Available records>
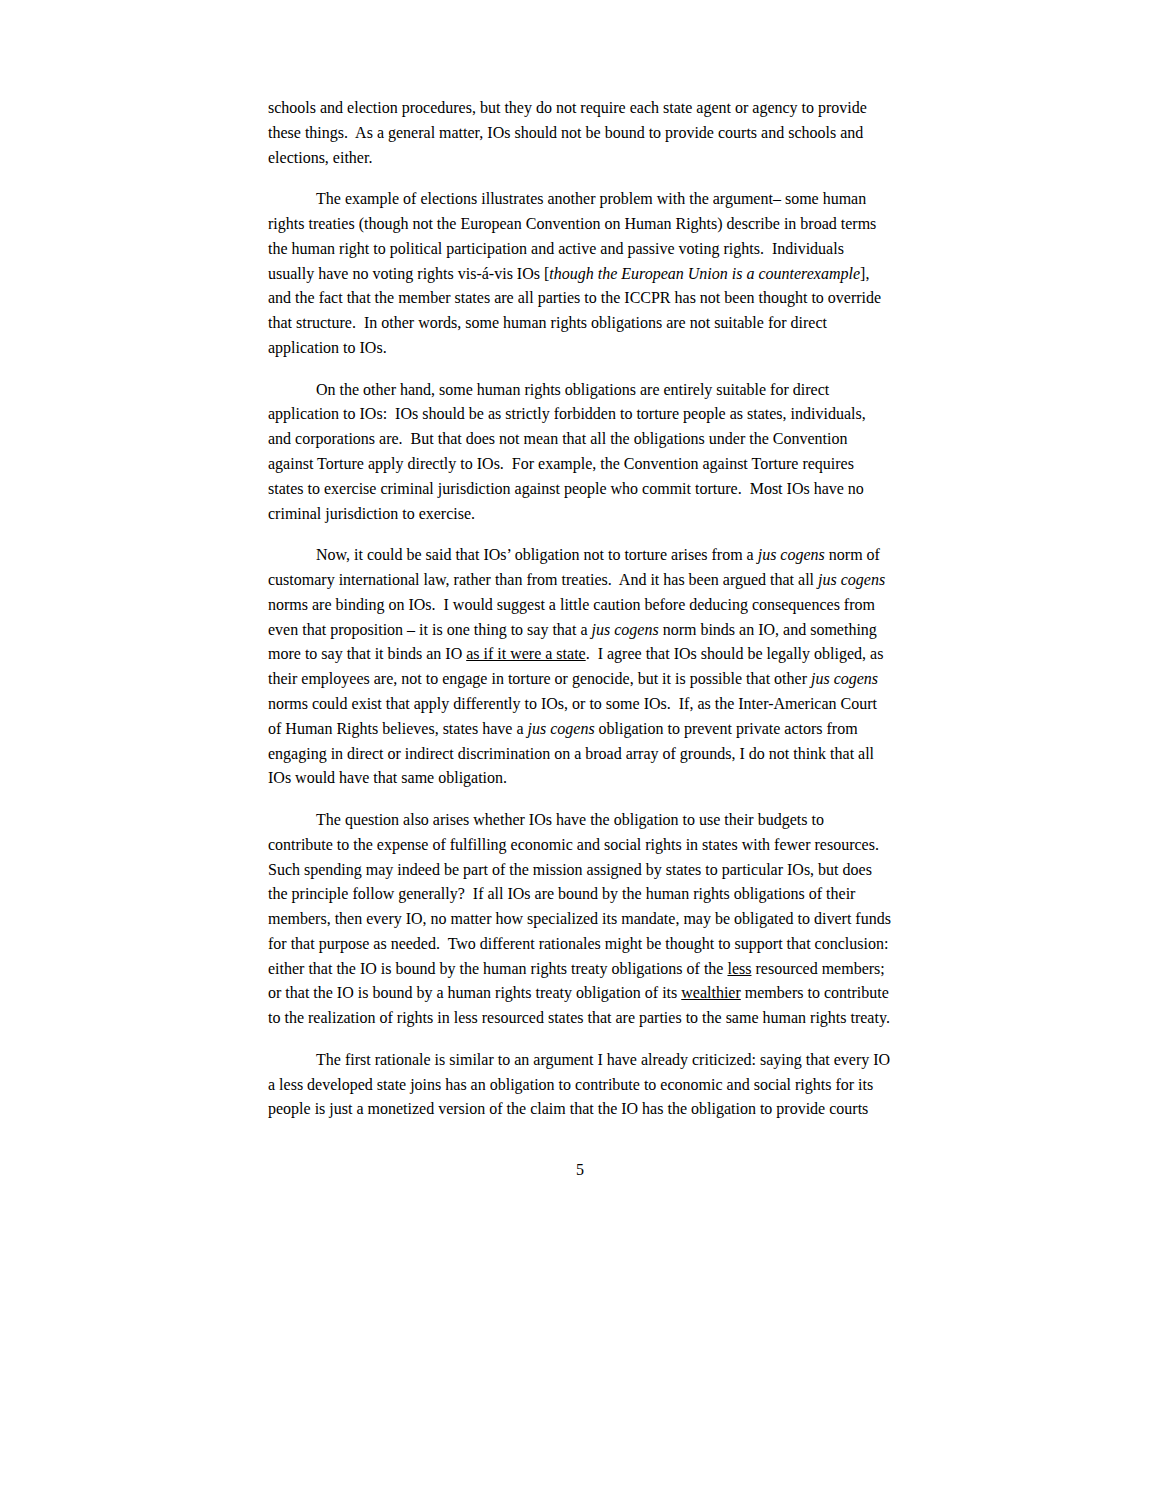schools and election procedures, but they do not require each state agent or agency to provide these things. As a general matter, IOs should not be bound to provide courts and schools and elections, either.
The example of elections illustrates another problem with the argument– some human rights treaties (though not the European Convention on Human Rights) describe in broad terms the human right to political participation and active and passive voting rights. Individuals usually have no voting rights vis-á-vis IOs [though the European Union is a counterexample], and the fact that the member states are all parties to the ICCPR has not been thought to override that structure. In other words, some human rights obligations are not suitable for direct application to IOs.
On the other hand, some human rights obligations are entirely suitable for direct application to IOs: IOs should be as strictly forbidden to torture people as states, individuals, and corporations are. But that does not mean that all the obligations under the Convention against Torture apply directly to IOs. For example, the Convention against Torture requires states to exercise criminal jurisdiction against people who commit torture. Most IOs have no criminal jurisdiction to exercise.
Now, it could be said that IOs’ obligation not to torture arises from a jus cogens norm of customary international law, rather than from treaties. And it has been argued that all jus cogens norms are binding on IOs. I would suggest a little caution before deducing consequences from even that proposition – it is one thing to say that a jus cogens norm binds an IO, and something more to say that it binds an IO as if it were a state. I agree that IOs should be legally obliged, as their employees are, not to engage in torture or genocide, but it is possible that other jus cogens norms could exist that apply differently to IOs, or to some IOs. If, as the Inter-American Court of Human Rights believes, states have a jus cogens obligation to prevent private actors from engaging in direct or indirect discrimination on a broad array of grounds, I do not think that all IOs would have that same obligation.
The question also arises whether IOs have the obligation to use their budgets to contribute to the expense of fulfilling economic and social rights in states with fewer resources. Such spending may indeed be part of the mission assigned by states to particular IOs, but does the principle follow generally? If all IOs are bound by the human rights obligations of their members, then every IO, no matter how specialized its mandate, may be obligated to divert funds for that purpose as needed. Two different rationales might be thought to support that conclusion: either that the IO is bound by the human rights treaty obligations of the less resourced members; or that the IO is bound by a human rights treaty obligation of its wealthier members to contribute to the realization of rights in less resourced states that are parties to the same human rights treaty.
The first rationale is similar to an argument I have already criticized: saying that every IO a less developed state joins has an obligation to contribute to economic and social rights for its people is just a monetized version of the claim that the IO has the obligation to provide courts
5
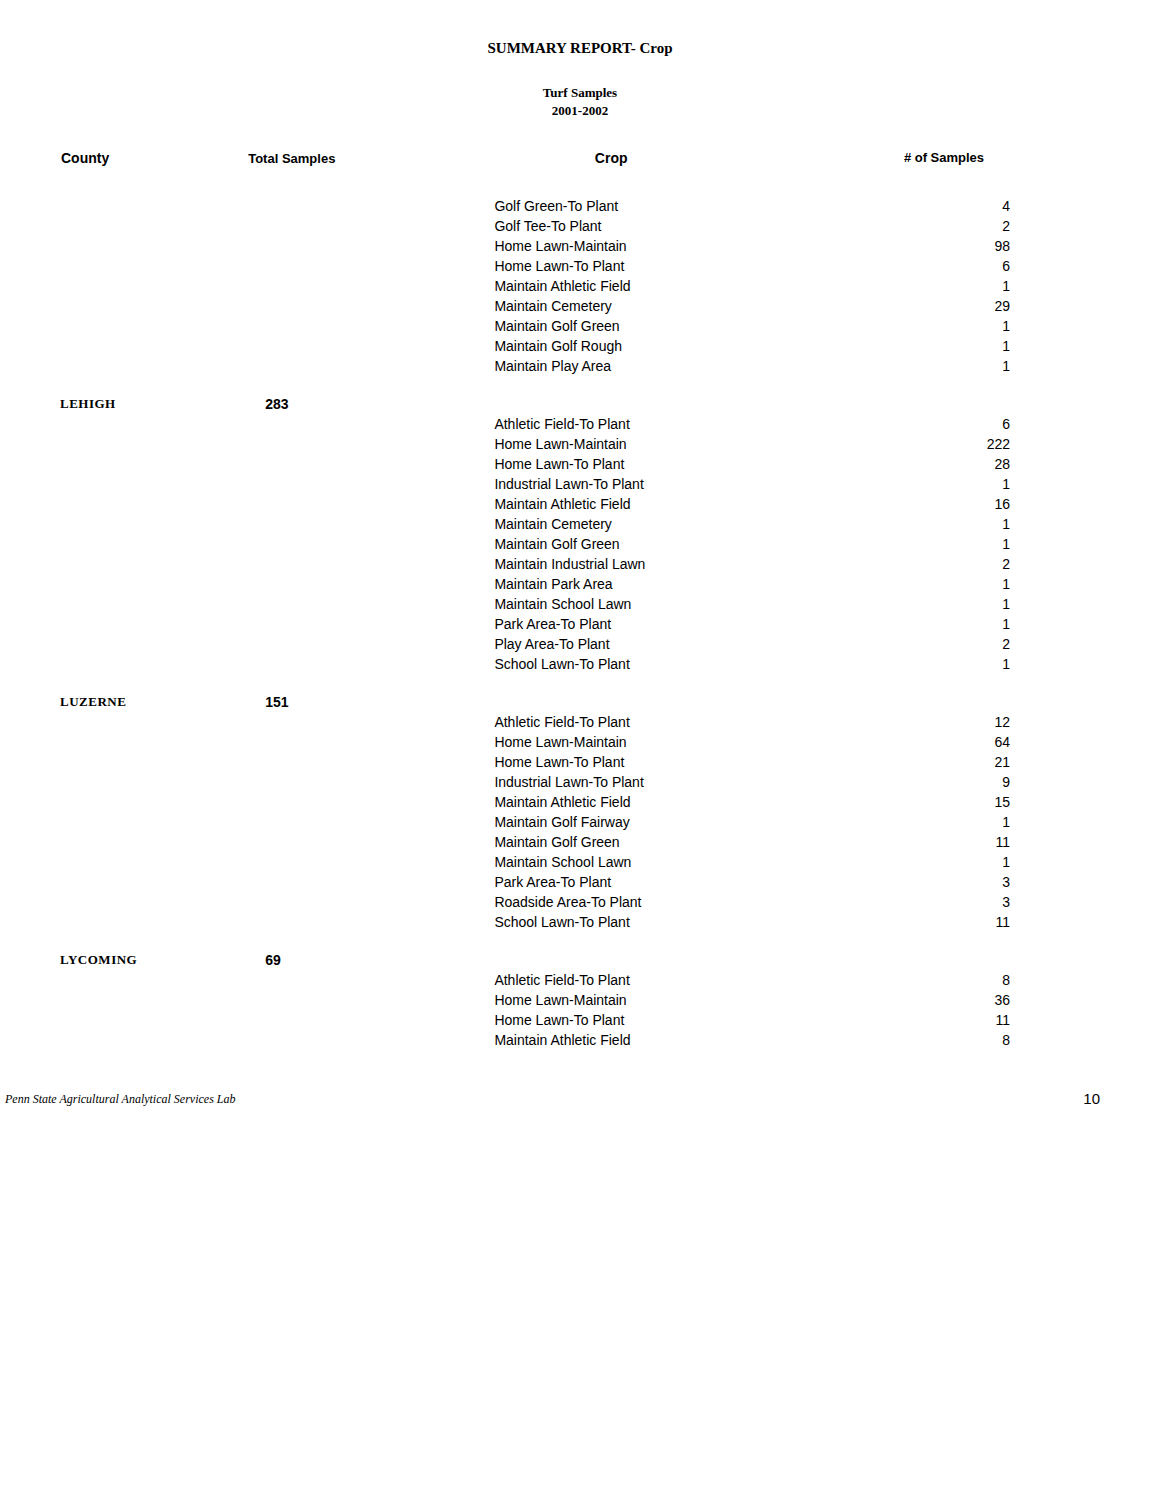SUMMARY REPORT- Crop
Turf Samples
2001-2002
| County | Total Samples | Crop | # of Samples |
| --- | --- | --- | --- |
| | | Golf Green-To Plant | 4 |
| | | Golf Tee-To Plant | 2 |
| | | Home Lawn-Maintain | 98 |
| | | Home Lawn-To Plant | 6 |
| | | Maintain Athletic Field | 1 |
| | | Maintain Cemetery | 29 |
| | | Maintain Golf Green | 1 |
| | | Maintain Golf Rough | 1 |
| | | Maintain Play Area | 1 |
| LEHIGH | 283 | | |
| | | Athletic Field-To Plant | 6 |
| | | Home Lawn-Maintain | 222 |
| | | Home Lawn-To Plant | 28 |
| | | Industrial Lawn-To Plant | 1 |
| | | Maintain Athletic Field | 16 |
| | | Maintain Cemetery | 1 |
| | | Maintain Golf Green | 1 |
| | | Maintain Industrial Lawn | 2 |
| | | Maintain Park Area | 1 |
| | | Maintain School Lawn | 1 |
| | | Park Area-To Plant | 1 |
| | | Play Area-To Plant | 2 |
| | | School Lawn-To Plant | 1 |
| LUZERNE | 151 | | |
| | | Athletic Field-To Plant | 12 |
| | | Home Lawn-Maintain | 64 |
| | | Home Lawn-To Plant | 21 |
| | | Industrial Lawn-To Plant | 9 |
| | | Maintain Athletic Field | 15 |
| | | Maintain Golf Fairway | 1 |
| | | Maintain Golf Green | 11 |
| | | Maintain School Lawn | 1 |
| | | Park Area-To Plant | 3 |
| | | Roadside Area-To Plant | 3 |
| | | School Lawn-To Plant | 11 |
| LYCOMING | 69 | | |
| | | Athletic Field-To Plant | 8 |
| | | Home Lawn-Maintain | 36 |
| | | Home Lawn-To Plant | 11 |
| | | Maintain Athletic Field | 8 |
Penn State Agricultural Analytical Services Lab
10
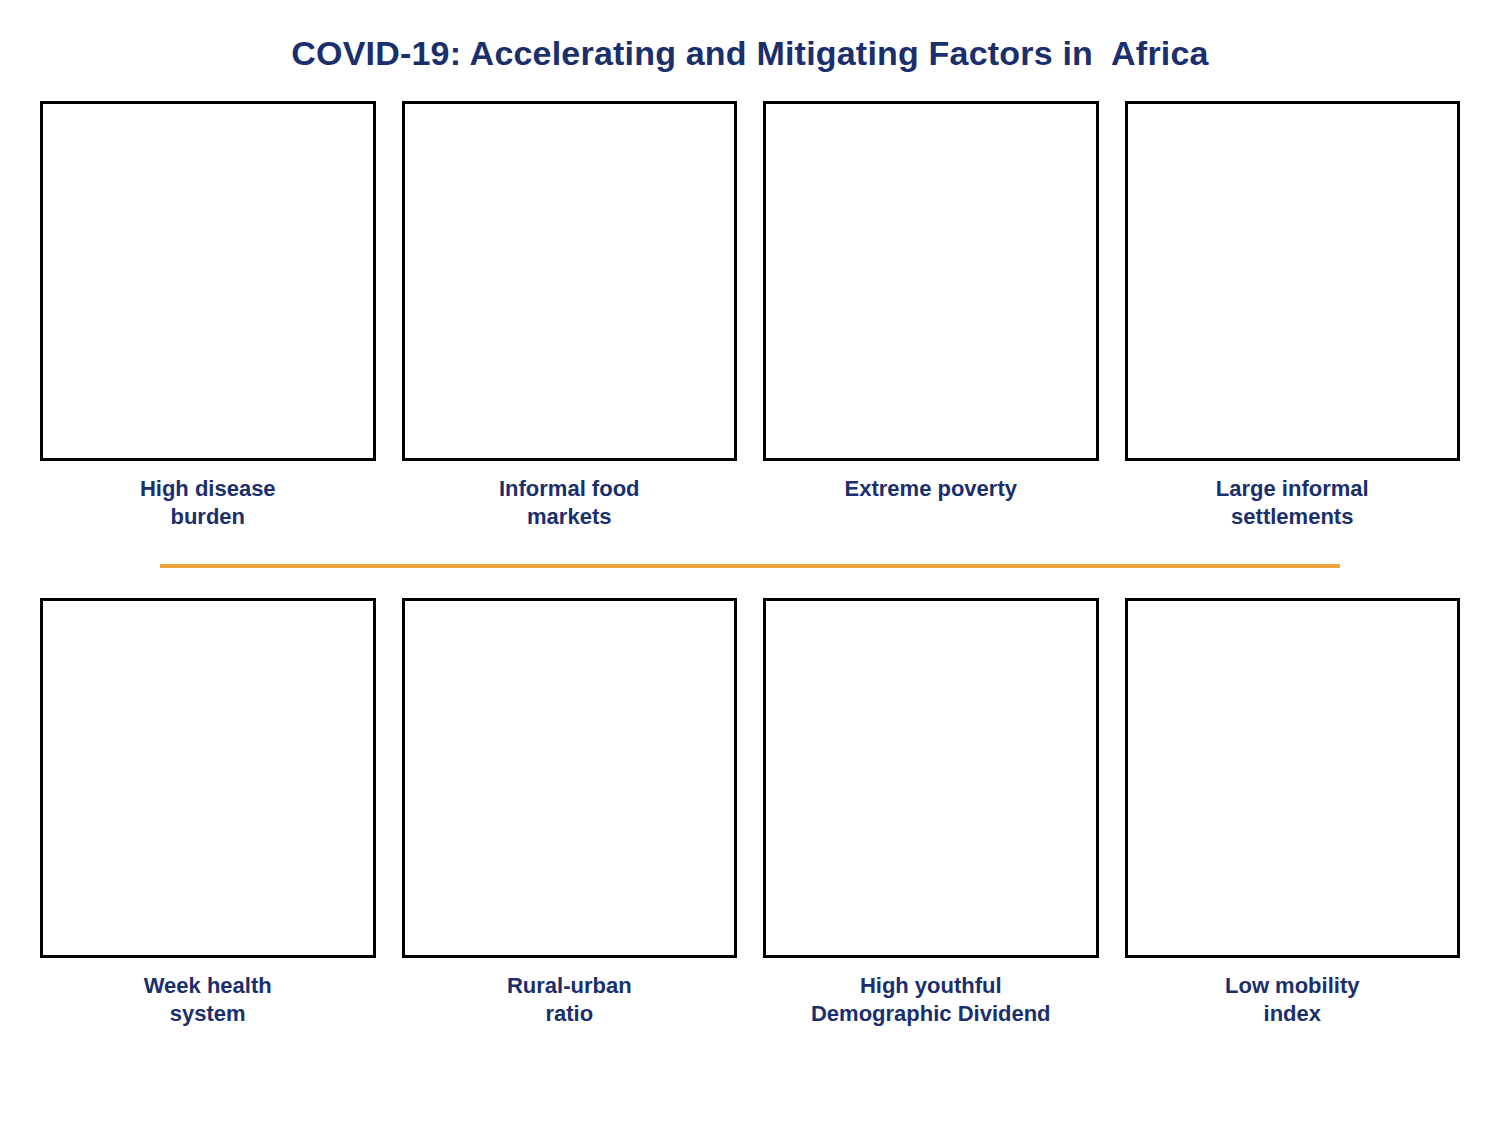COVID-19: Accelerating and Mitigating Factors in Africa
High disease
burden
Informal food
markets
Extreme poverty
Large informal
settlements
Week health
system
Rural-urban
ratio
High youthful
Demographic Dividend
Low mobility
index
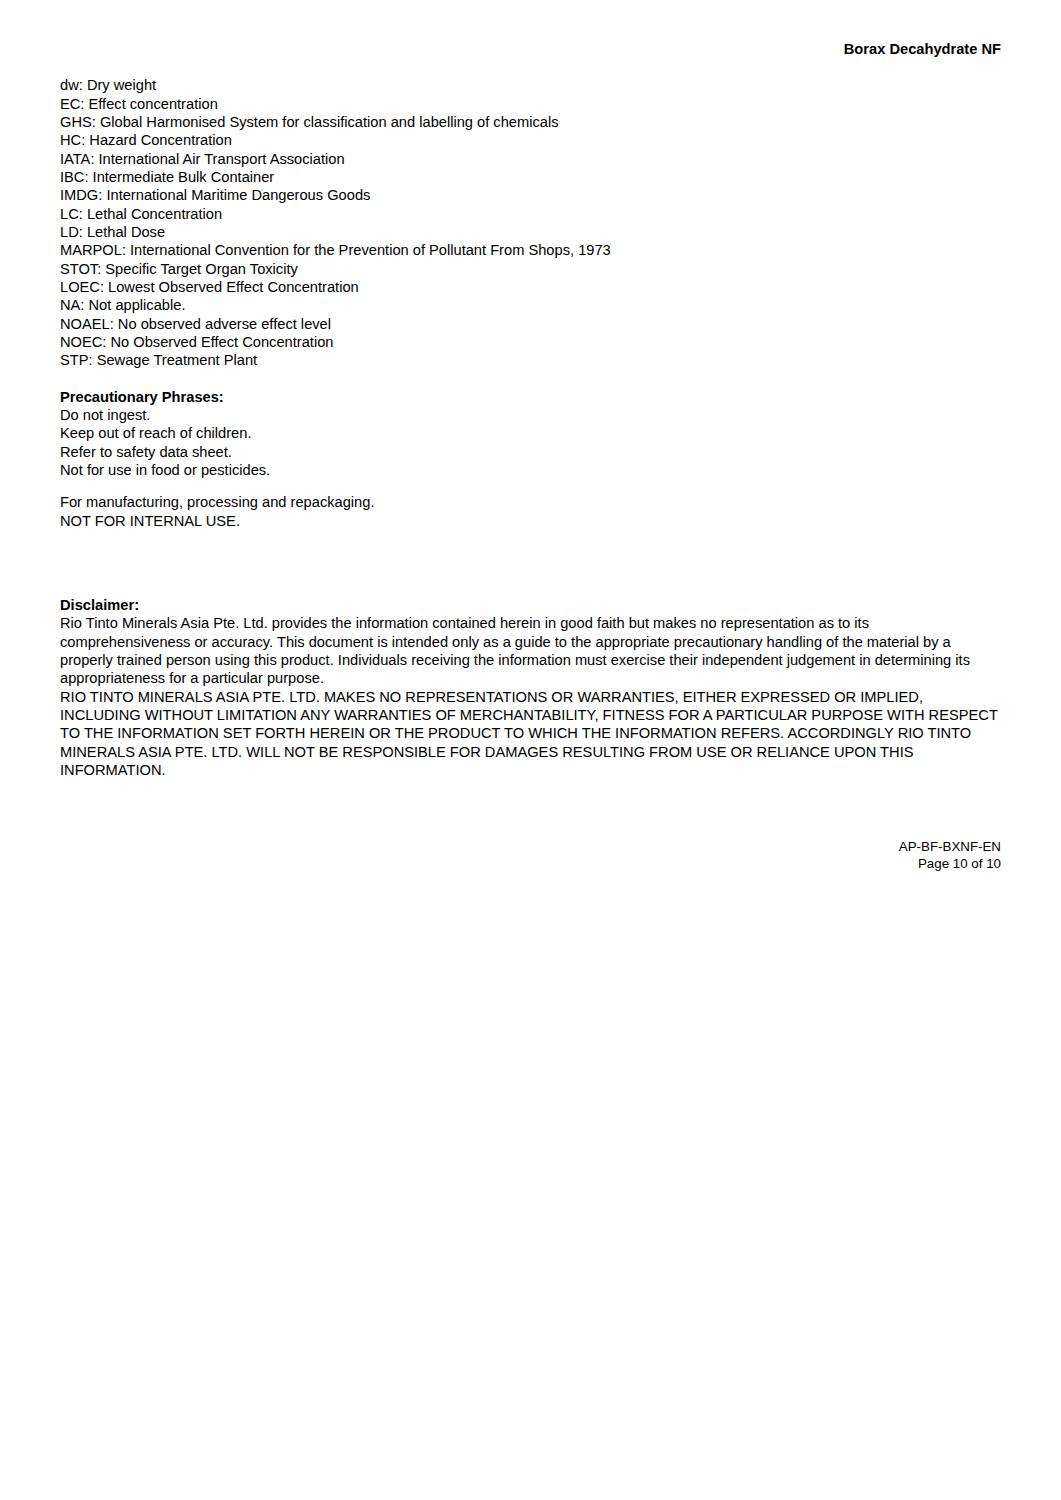Borax Decahydrate NF
dw: Dry weight
EC: Effect concentration
GHS: Global Harmonised System for classification and labelling of chemicals
HC: Hazard Concentration
IATA: International Air Transport Association
IBC: Intermediate Bulk Container
IMDG: International Maritime Dangerous Goods
LC: Lethal Concentration
LD: Lethal Dose
MARPOL: International Convention for the Prevention of Pollutant From Shops, 1973
STOT: Specific Target Organ Toxicity
LOEC: Lowest Observed Effect Concentration
NA: Not applicable.
NOAEL: No observed adverse effect level
NOEC: No Observed Effect Concentration
STP: Sewage Treatment Plant
Precautionary Phrases:
Do not ingest.
Keep out of reach of children.
Refer to safety data sheet.
Not for use in food or pesticides.
For manufacturing, processing and repackaging.
NOT FOR INTERNAL USE.
Disclaimer:
Rio Tinto Minerals Asia Pte. Ltd. provides the information contained herein in good faith but makes no representation as to its comprehensiveness or accuracy. This document is intended only as a guide to the appropriate precautionary handling of the material by a properly trained person using this product. Individuals receiving the information must exercise their independent judgement in determining its appropriateness for a particular purpose.
RIO TINTO MINERALS ASIA PTE. LTD. MAKES NO REPRESENTATIONS OR WARRANTIES, EITHER EXPRESSED OR IMPLIED, INCLUDING WITHOUT LIMITATION ANY WARRANTIES OF MERCHANTABILITY, FITNESS FOR A PARTICULAR PURPOSE WITH RESPECT TO THE INFORMATION SET FORTH HEREIN OR THE PRODUCT TO WHICH THE INFORMATION REFERS. ACCORDINGLY RIO TINTO MINERALS ASIA PTE. LTD. WILL NOT BE RESPONSIBLE FOR DAMAGES RESULTING FROM USE OR RELIANCE UPON THIS INFORMATION.
AP-BF-BXNF-EN
Page 10 of 10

Activity> Going back to the entries above, set down exactly the lines that begin at the one with "Cemetery | 29 |" and end at the one with "Plant | 9 |", both included, and nothing else.

Response area>
| | | Maintain Cemetery | 29 |
| | | Maintain Golf Green | 1 |
| | | Maintain Golf Rough | 1 |
| | | Maintain Play Area | 1 |
| LEHIGH | 283 | | |
| | | Athletic Field-To Plant | 6 |
| | | Home Lawn-Maintain | 222 |
| | | Home Lawn-To Plant | 28 |
| | | Industrial Lawn-To Plant | 1 |
| | | Maintain Athletic Field | 16 |
| | | Maintain Cemetery | 1 |
| | | Maintain Golf Green | 1 |
| | | Maintain Industrial Lawn | 2 |
| | | Maintain Park Area | 1 |
| | | Maintain School Lawn | 1 |
| | | Park Area-To Plant | 1 |
| | | Play Area-To Plant | 2 |
| | | School Lawn-To Plant | 1 |
| LUZERNE | 151 | | |
| | | Athletic Field-To Plant | 12 |
| | | Home Lawn-Maintain | 64 |
| | | Home Lawn-To Plant | 21 |
| | | Industrial Lawn-To Plant | 9 |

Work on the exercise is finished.